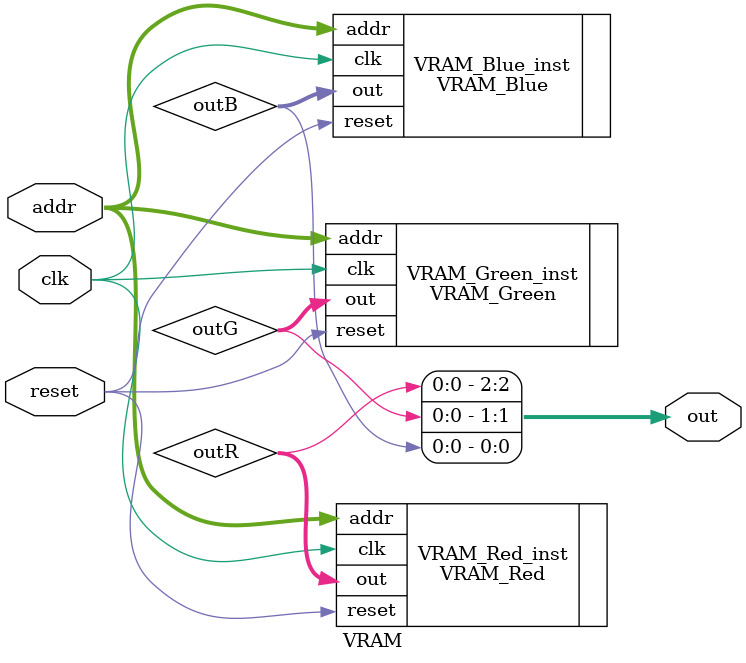
<source format=v>
module VRAM(addr, clk, reset, out);
    input clk, reset;
    input [13:0]addr;
    output [2:0] out;

    wire [31:0] outR, outG, outB;

    VRAM_Red VRAM_Red_inst(.addr(addr),
                           .reset(reset),
                           .clk(clk),
                           .out(outR)
                           );

    VRAM_Green VRAM_Green_inst(.addr(addr),
                           .clk(clk),
                           .reset(reset),
                           .out(outG)
                           );

    VRAM_Blue VRAM_Blue_inst(.addr(addr),
                           .reset(reset),
                           .clk(clk),
                           .out(outB)
                           );

    assign out = {outR[0], outG[0], outB[0]};
endmodule
</source>
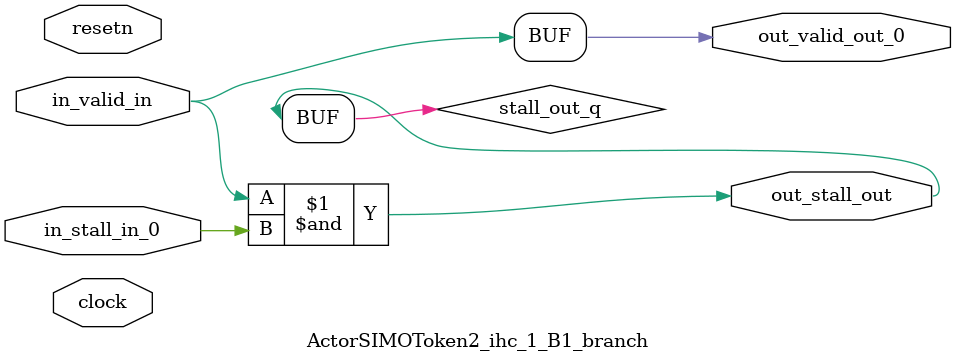
<source format=sv>



(* altera_attribute = "-name AUTO_SHIFT_REGISTER_RECOGNITION OFF; -name MESSAGE_DISABLE 10036; -name MESSAGE_DISABLE 10037; -name MESSAGE_DISABLE 14130; -name MESSAGE_DISABLE 14320; -name MESSAGE_DISABLE 15400; -name MESSAGE_DISABLE 14130; -name MESSAGE_DISABLE 10036; -name MESSAGE_DISABLE 12020; -name MESSAGE_DISABLE 12030; -name MESSAGE_DISABLE 12010; -name MESSAGE_DISABLE 12110; -name MESSAGE_DISABLE 14320; -name MESSAGE_DISABLE 13410; -name MESSAGE_DISABLE 113007; -name MESSAGE_DISABLE 10958" *)
module ActorSIMOToken2_ihc_1_B1_branch (
    input wire [0:0] in_stall_in_0,
    input wire [0:0] in_valid_in,
    output wire [0:0] out_stall_out,
    output wire [0:0] out_valid_out_0,
    input wire clock,
    input wire resetn
    );

    wire [0:0] stall_out_q;


    // stall_out(LOGICAL,6)
    assign stall_out_q = in_valid_in & in_stall_in_0;

    // out_stall_out(GPOUT,4)
    assign out_stall_out = stall_out_q;

    // out_valid_out_0(GPOUT,5)
    assign out_valid_out_0 = in_valid_in;

endmodule

</source>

——

> TO-DO ITEM: Work out how many lines in the records above include the string "output", and provide that figure with no other text.

> REPLY: 3